Exercise prompt - Output the records below verbatim, minus the pictures.

Records provided -
========================================

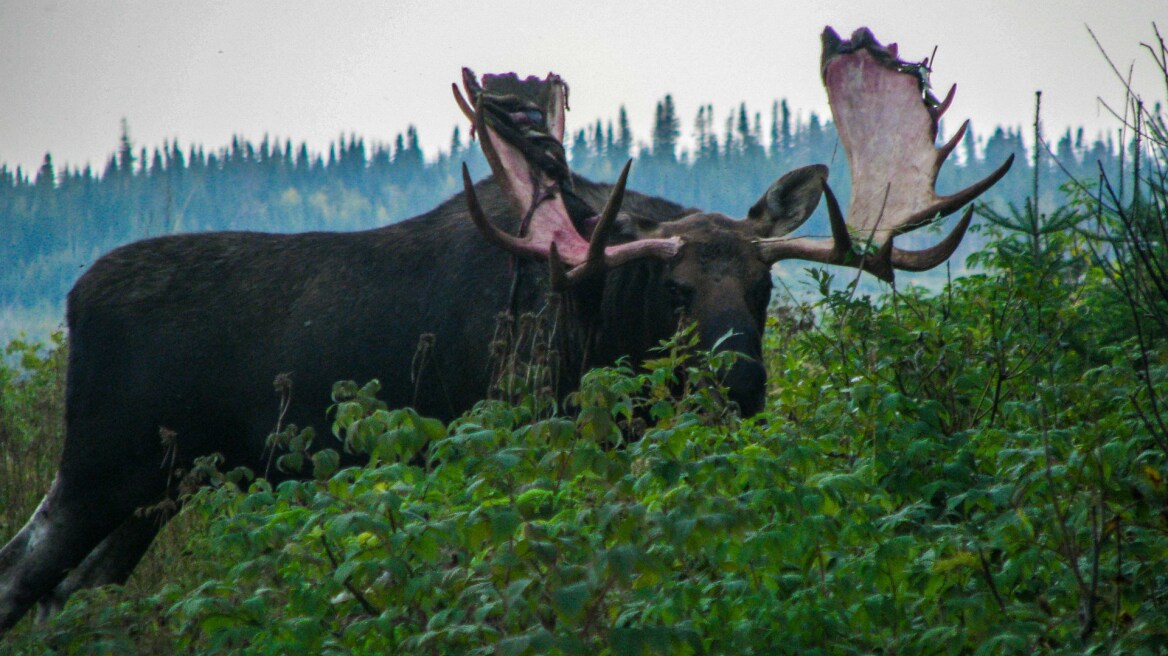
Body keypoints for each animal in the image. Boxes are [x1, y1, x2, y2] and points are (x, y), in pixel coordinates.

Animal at [0, 25, 1009, 630]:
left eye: (764, 287)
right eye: (675, 287)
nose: (740, 380)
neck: (594, 328)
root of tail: (72, 301)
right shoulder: (496, 443)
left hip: (160, 489)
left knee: (72, 597)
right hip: (100, 466)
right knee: (22, 577)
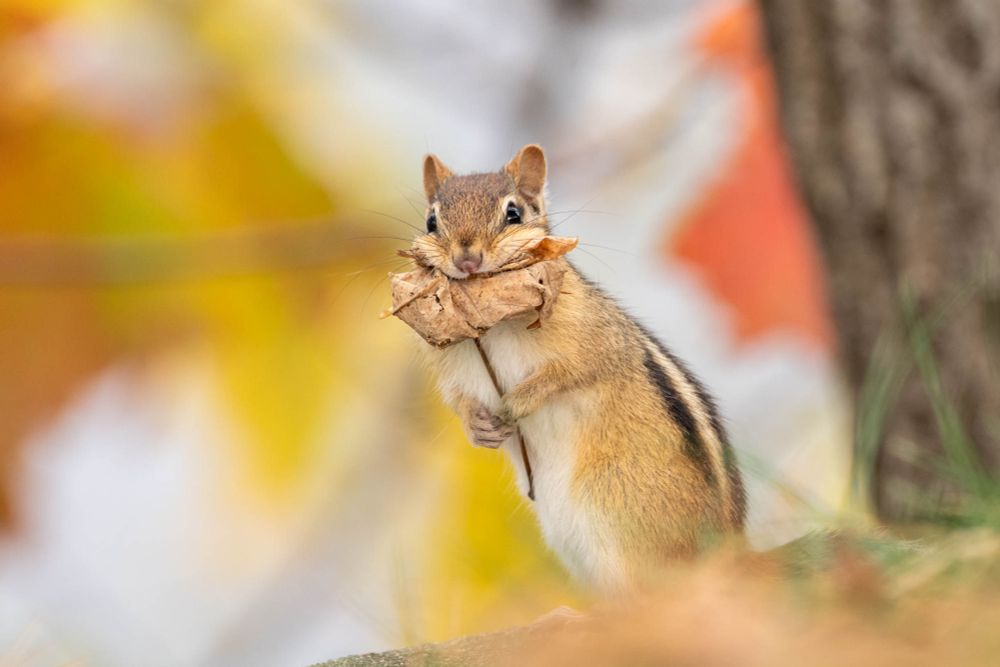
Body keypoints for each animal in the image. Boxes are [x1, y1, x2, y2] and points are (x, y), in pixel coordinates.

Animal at [412, 144, 746, 594]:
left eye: (513, 213)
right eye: (432, 221)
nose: (467, 258)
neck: (494, 318)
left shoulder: (592, 340)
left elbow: (568, 374)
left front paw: (518, 401)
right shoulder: (451, 370)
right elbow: (459, 400)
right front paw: (479, 427)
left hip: (616, 505)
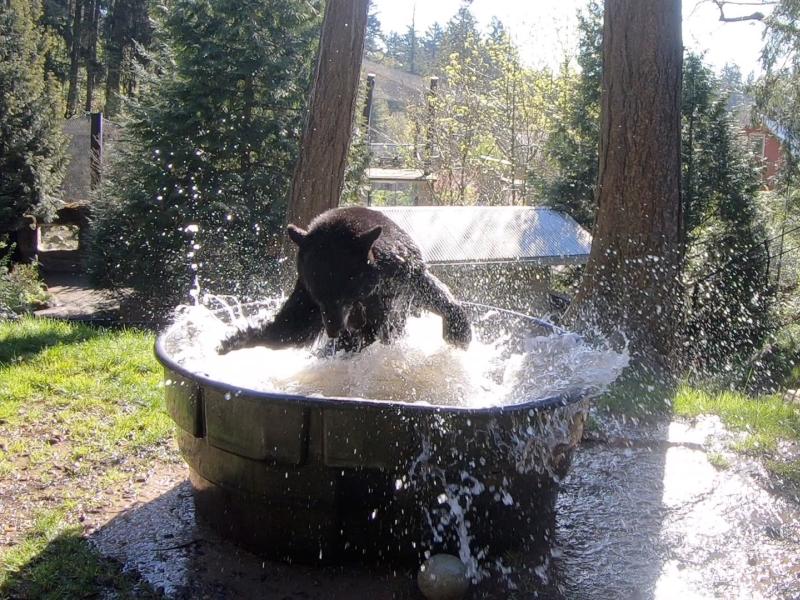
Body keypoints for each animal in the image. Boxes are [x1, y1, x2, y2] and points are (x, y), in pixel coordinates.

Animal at [217, 206, 472, 354]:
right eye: (319, 299)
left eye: (342, 296)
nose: (333, 330)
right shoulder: (306, 289)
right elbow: (294, 325)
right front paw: (234, 339)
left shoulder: (400, 279)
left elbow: (430, 292)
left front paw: (459, 334)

========================================

Exercise result -
Body keypoints for each animal in the image. Boxes are [x1, y1, x2, y2] and points are (x, y), in pixel coordinates.

Animal at [0, 25, 1009, 630]:
left eye: (764, 287)
right eye: (675, 287)
nose: (740, 380)
neck: (594, 328)
root of tail: (72, 301)
right shoulder: (496, 443)
left hip: (160, 489)
left knee: (72, 597)
right hip: (100, 466)
right knee: (22, 577)
Body keypoints for each animal in the image. Boxes are [x1, y1, x2, y2] and points are (x, y), in pixel coordinates.

Animal at [412, 144, 746, 594]:
left eye: (513, 213)
right eye: (432, 221)
nose: (467, 258)
neck: (494, 318)
left shoulder: (592, 340)
left elbow: (568, 374)
left front paw: (518, 401)
right shoulder: (451, 370)
right elbow: (459, 400)
right front paw: (479, 427)
left hip: (616, 505)
Body keypoints for each animal in the image. Boxes are [x1, y1, x2, y2] and points are (x, y), in pixel coordinates.

Animal at [217, 206, 472, 354]:
right eye: (319, 299)
left eye: (342, 296)
nose: (333, 330)
right shoulder: (306, 289)
right elbow: (294, 325)
right front paw: (234, 339)
left shoulder: (400, 279)
left elbow: (430, 292)
left front paw: (459, 334)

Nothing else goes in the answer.